Dataset content:
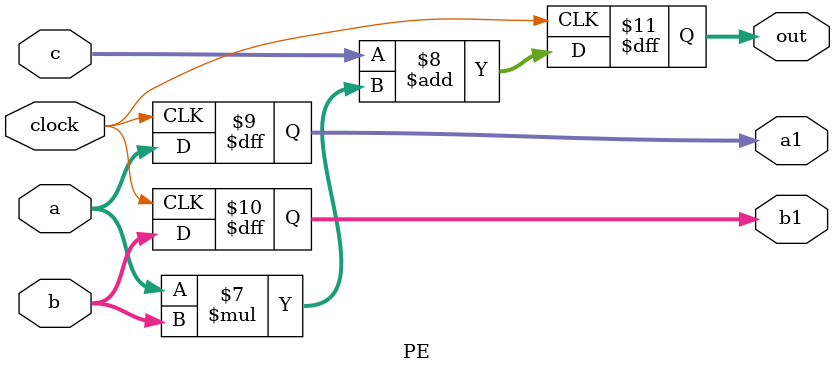
<source format=v>



module PE(a,b,c,a1,b1,out,clock);

parameter n = 31;

input [n:0] a,b,c; 
output  [n:0] a1,b1;
input clock;

output [n:0] out;
reg [n:0] a1,b1;
reg [n:0] out;

function [n:0] func(input [n:0] a,b,c);
    begin
        func = c+a*b;
    end
endfunction

// For this model the functionality of the PE is not changed with the change in data type.
// a, b is passed through PE as a regester and another output c+a*b is calculated for each clock cycle.

//For programming it on FPGA. It is preferred to use posedge clock as the FPGA has only either posedge clock triggered Flipflops or negedge triggered Flipflops.
// If clock is used while synthesis in FPGA IT cannot allocate any FLIPFlops to the PE's and data flow in the systolic array observed is not same as expected.  

always @(posedge clock)
begin
	a1 <= a;
	b1 <= b;
//	out <= c+a*b;
    out <= func(a,b,c);
end

endmodule

</source>
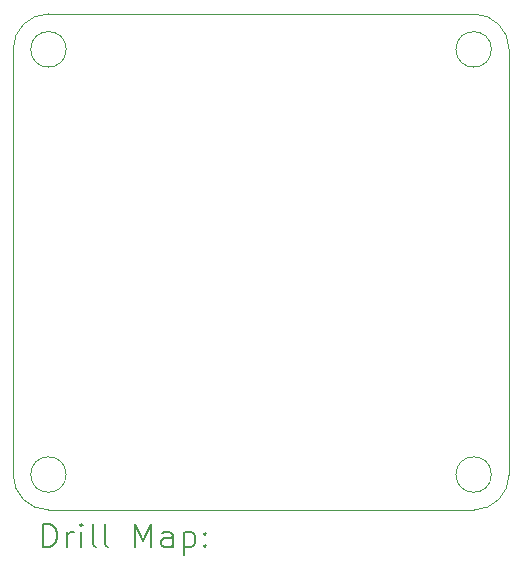
<source format=gbr>
%TF.GenerationSoftware,KiCad,Pcbnew,7.0.6*%
%TF.CreationDate,2023-09-28T21:06:30-04:00*%
%TF.ProjectId,Welder_Knob,57656c64-6572-45f4-9b6e-6f622e6b6963,rev?*%
%TF.SameCoordinates,Original*%
%TF.FileFunction,Drillmap*%
%TF.FilePolarity,Positive*%
%FSLAX45Y45*%
G04 Gerber Fmt 4.5, Leading zero omitted, Abs format (unit mm)*
G04 Created by KiCad (PCBNEW 7.0.6) date 2023-09-28 21:06:30*
%MOMM*%
%LPD*%
G01*
G04 APERTURE LIST*
%ADD10C,0.100000*%
%ADD11C,0.200000*%
G04 APERTURE END LIST*
D10*
X16200000Y-6300000D02*
G75*
G03*
X15900000Y-6000000I-300000J0D01*
G01*
X12450000Y-6300000D02*
G75*
G03*
X12450000Y-6300000I-150000J0D01*
G01*
X16050000Y-9900000D02*
G75*
G03*
X16050000Y-9900000I-150000J0D01*
G01*
X12000000Y-6300000D02*
X12000000Y-9900000D01*
X12300000Y-6000000D02*
G75*
G03*
X12000000Y-6300000I0J-300000D01*
G01*
X15900000Y-10200000D02*
G75*
G03*
X16200000Y-9900000I0J300000D01*
G01*
X16200000Y-9900000D02*
X16200000Y-6300000D01*
X12300000Y-10200000D02*
X15900000Y-10200000D01*
X12450000Y-9900000D02*
G75*
G03*
X12450000Y-9900000I-150000J0D01*
G01*
X16050000Y-6300000D02*
G75*
G03*
X16050000Y-6300000I-150000J0D01*
G01*
X15900000Y-6000000D02*
X12300000Y-6000000D01*
X12000000Y-9900000D02*
G75*
G03*
X12300000Y-10200000I300000J0D01*
G01*
D11*
X12255777Y-10516484D02*
X12255777Y-10316484D01*
X12255777Y-10316484D02*
X12303396Y-10316484D01*
X12303396Y-10316484D02*
X12331967Y-10326008D01*
X12331967Y-10326008D02*
X12351015Y-10345055D01*
X12351015Y-10345055D02*
X12360539Y-10364103D01*
X12360539Y-10364103D02*
X12370062Y-10402198D01*
X12370062Y-10402198D02*
X12370062Y-10430770D01*
X12370062Y-10430770D02*
X12360539Y-10468865D01*
X12360539Y-10468865D02*
X12351015Y-10487912D01*
X12351015Y-10487912D02*
X12331967Y-10506960D01*
X12331967Y-10506960D02*
X12303396Y-10516484D01*
X12303396Y-10516484D02*
X12255777Y-10516484D01*
X12455777Y-10516484D02*
X12455777Y-10383150D01*
X12455777Y-10421246D02*
X12465301Y-10402198D01*
X12465301Y-10402198D02*
X12474824Y-10392674D01*
X12474824Y-10392674D02*
X12493872Y-10383150D01*
X12493872Y-10383150D02*
X12512920Y-10383150D01*
X12579586Y-10516484D02*
X12579586Y-10383150D01*
X12579586Y-10316484D02*
X12570062Y-10326008D01*
X12570062Y-10326008D02*
X12579586Y-10335531D01*
X12579586Y-10335531D02*
X12589110Y-10326008D01*
X12589110Y-10326008D02*
X12579586Y-10316484D01*
X12579586Y-10316484D02*
X12579586Y-10335531D01*
X12703396Y-10516484D02*
X12684348Y-10506960D01*
X12684348Y-10506960D02*
X12674824Y-10487912D01*
X12674824Y-10487912D02*
X12674824Y-10316484D01*
X12808158Y-10516484D02*
X12789110Y-10506960D01*
X12789110Y-10506960D02*
X12779586Y-10487912D01*
X12779586Y-10487912D02*
X12779586Y-10316484D01*
X13036729Y-10516484D02*
X13036729Y-10316484D01*
X13036729Y-10316484D02*
X13103396Y-10459341D01*
X13103396Y-10459341D02*
X13170062Y-10316484D01*
X13170062Y-10316484D02*
X13170062Y-10516484D01*
X13351015Y-10516484D02*
X13351015Y-10411722D01*
X13351015Y-10411722D02*
X13341491Y-10392674D01*
X13341491Y-10392674D02*
X13322443Y-10383150D01*
X13322443Y-10383150D02*
X13284348Y-10383150D01*
X13284348Y-10383150D02*
X13265301Y-10392674D01*
X13351015Y-10506960D02*
X13331967Y-10516484D01*
X13331967Y-10516484D02*
X13284348Y-10516484D01*
X13284348Y-10516484D02*
X13265301Y-10506960D01*
X13265301Y-10506960D02*
X13255777Y-10487912D01*
X13255777Y-10487912D02*
X13255777Y-10468865D01*
X13255777Y-10468865D02*
X13265301Y-10449817D01*
X13265301Y-10449817D02*
X13284348Y-10440293D01*
X13284348Y-10440293D02*
X13331967Y-10440293D01*
X13331967Y-10440293D02*
X13351015Y-10430770D01*
X13446253Y-10383150D02*
X13446253Y-10583150D01*
X13446253Y-10392674D02*
X13465301Y-10383150D01*
X13465301Y-10383150D02*
X13503396Y-10383150D01*
X13503396Y-10383150D02*
X13522443Y-10392674D01*
X13522443Y-10392674D02*
X13531967Y-10402198D01*
X13531967Y-10402198D02*
X13541491Y-10421246D01*
X13541491Y-10421246D02*
X13541491Y-10478389D01*
X13541491Y-10478389D02*
X13531967Y-10497436D01*
X13531967Y-10497436D02*
X13522443Y-10506960D01*
X13522443Y-10506960D02*
X13503396Y-10516484D01*
X13503396Y-10516484D02*
X13465301Y-10516484D01*
X13465301Y-10516484D02*
X13446253Y-10506960D01*
X13627205Y-10497436D02*
X13636729Y-10506960D01*
X13636729Y-10506960D02*
X13627205Y-10516484D01*
X13627205Y-10516484D02*
X13617682Y-10506960D01*
X13617682Y-10506960D02*
X13627205Y-10497436D01*
X13627205Y-10497436D02*
X13627205Y-10516484D01*
X13627205Y-10392674D02*
X13636729Y-10402198D01*
X13636729Y-10402198D02*
X13627205Y-10411722D01*
X13627205Y-10411722D02*
X13617682Y-10402198D01*
X13617682Y-10402198D02*
X13627205Y-10392674D01*
X13627205Y-10392674D02*
X13627205Y-10411722D01*
M02*

</source>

What this task involves: Every line containing the string "input" should be pulled from the listing and copied.

Solved exercise:
input [n:0] a,b,c; 
input clock;
function [n:0] func(input [n:0] a,b,c);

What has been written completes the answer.